Listemizde yapmak istediğimiz birçok ürün var aslında; hali hazırda olup henüz ortaya çıkarmadıklarımız da mevcut. Bunların yanı sıra yeni kitaplıklar, kanepeler, askılıklar, aynalar, aksesuar grupları gibi ürün çeşitliliğimizi arttıracağımız oluşumların içindeyiz. Grob Kolektif isminde yeni bir platform oluşturma çabası içindeyiz. Özgün tasarımların ve tasarımcıların farklı ürün kategorilerinde ürünlerinin de yer aldığı bir platform. Grob tarzına ve felsefesine yakın tasarımcılarla çalışmak arzusundayız. Grob Kolektif; Grob’ta gördüğünüz yaşam alanı look tasarımlarımızda yer alan birçok ürünü deneyimcilerimiz ile paylaşmak amacıyla çıktığımız bir yol.

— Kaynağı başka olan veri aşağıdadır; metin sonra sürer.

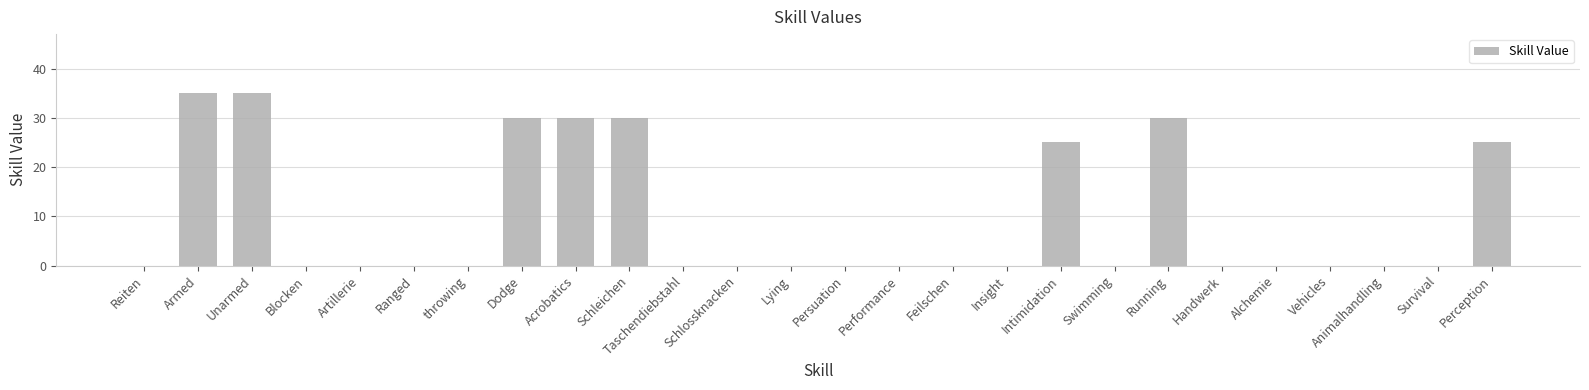

What value does the data have at Acrobatics?

30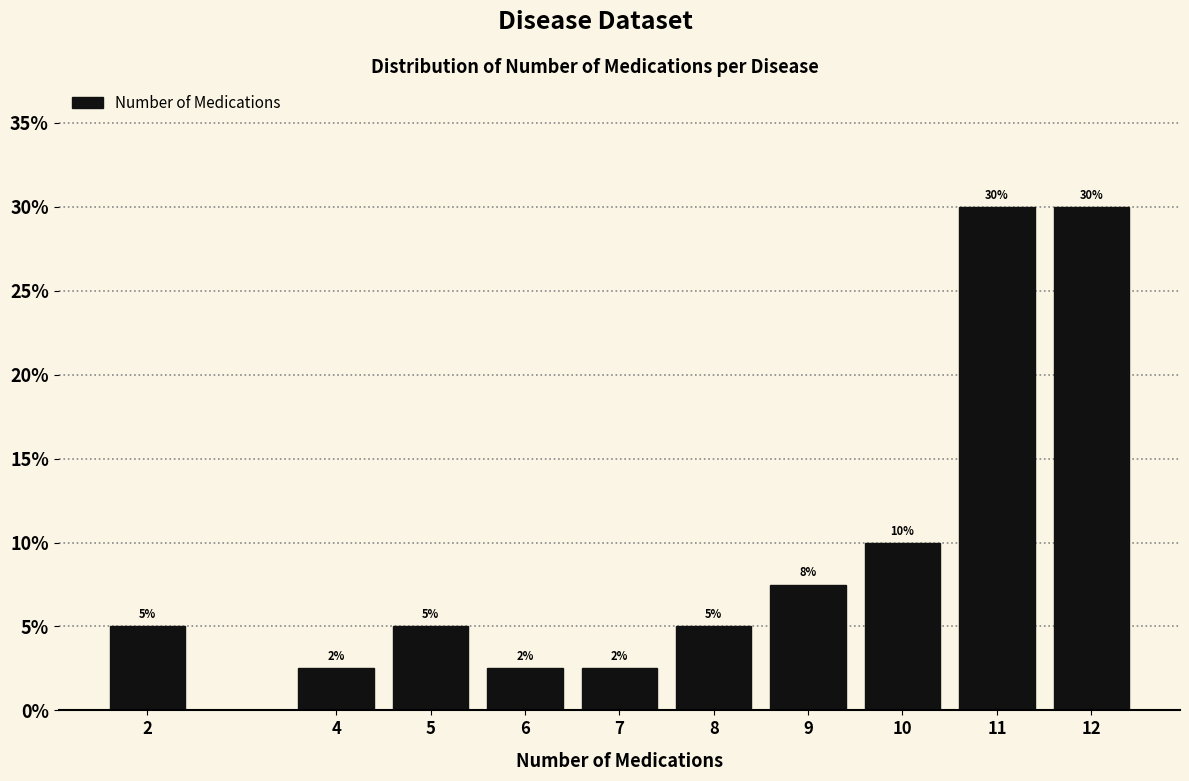

Read the value at 7.

2.5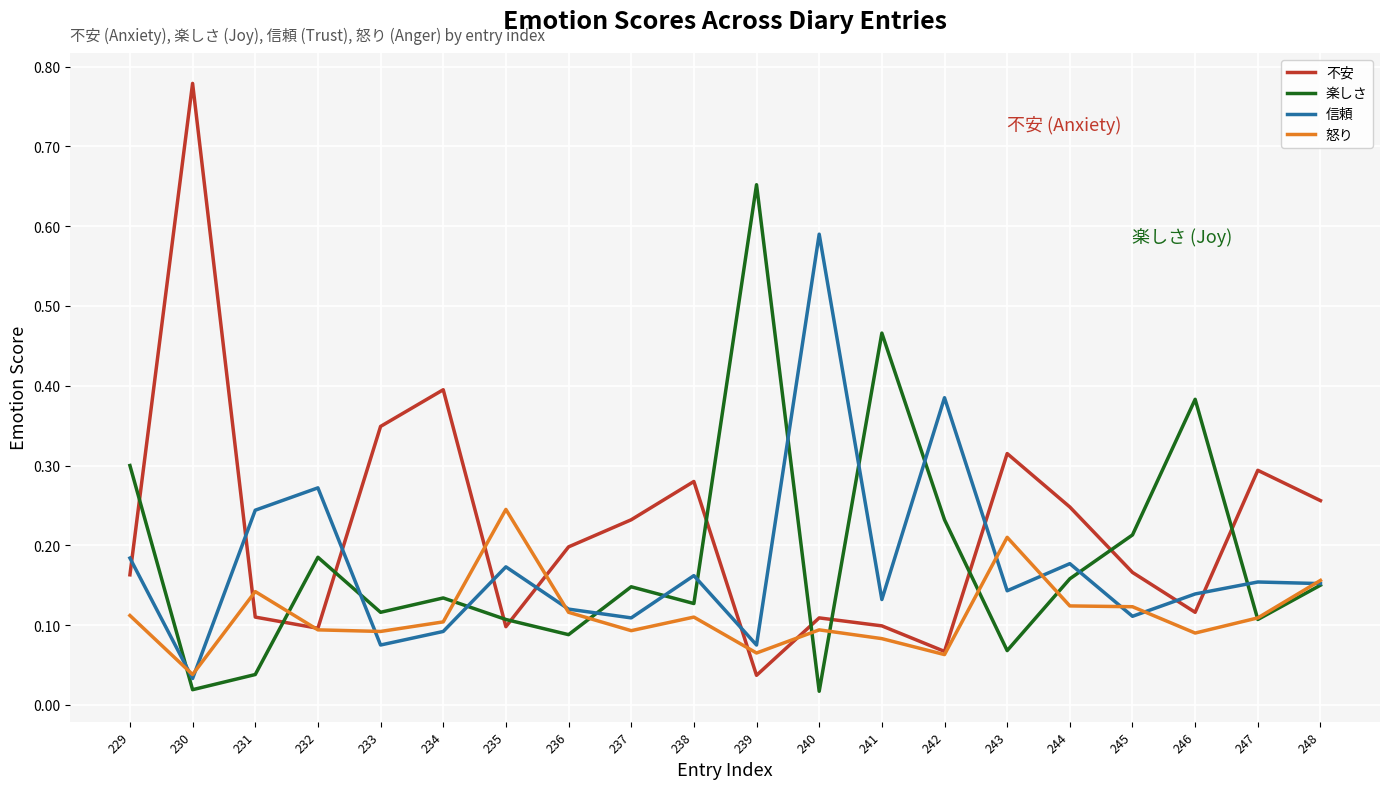

The value of 怒り at 231 is 0.1. True or false?

True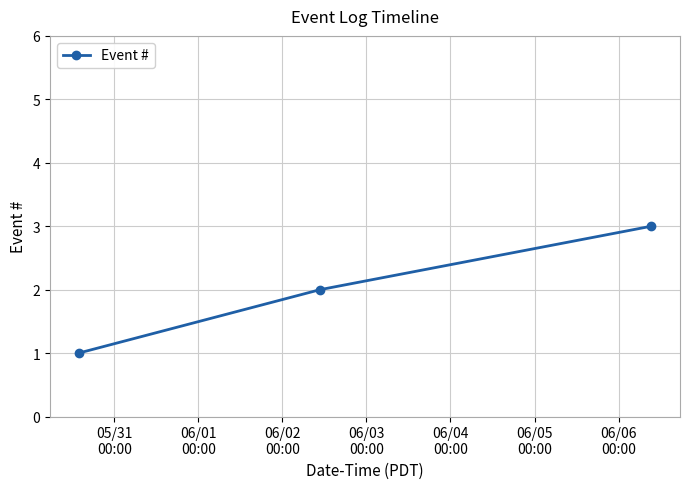

Reading right to left, extract all data points from this chart.

3	2	1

Ahşabın önlenemez popülerliğinde dekorasyon stilleri şekillenmeye devam ediyor. Ahşapla tasarlayan bir tasarımcı olarak nasıl tanımlıyorsunuz ana malzemenizi?
Bu kadar naif ama bir o kadar da güçlü ve kendine özgü bir malzeme olması büyüleyici aslında. İstediğiniz formu vermek, onu şekillendirmek, yepyeni bir deneyim kazandırmak tasarımcı olarak bana da esneme ve uyumlanma alanı açtı. Hassasiyeti ve değişkenliği ile sonuca giden yolda hangi adımları atmam gerektiğini çok iyi düşünmeyi öğretti. Varlığı belki de birçoğumuzun varlığından çok önce başlamış bir malzemenin, şekil alıp elimizde olması ona duyduğumuz saygıyı her zaman arttırdı.
Markanın kurucusu ve tasarımcısı olarak işin atölye kısmında da bulunarak her adıma dahil oluyorsunuz. Tasarlarken nasıl bir ana temanız oluyor? Bu tema her tasarımda değişiyor mu?
Ana tema olarak kafamda hep kurguladığım bir şey var aslında. Daha çok ona uyumlandırmaya çalışıyorum işe başlarken. Kullandığım çizgiler ve formların kendimce belirlediği süreçler işliyor. Plan yapmadan başlasam bile bir şekilde ortaya çıkan tasarım yine kendi tarzımıza dönüşmüş oluyor. O an ne bana ilham vermişse aslında güdüsel olarak devam ediyor süreç. Genelde değişken de olsa yine aynı temada buluşuyor aslında.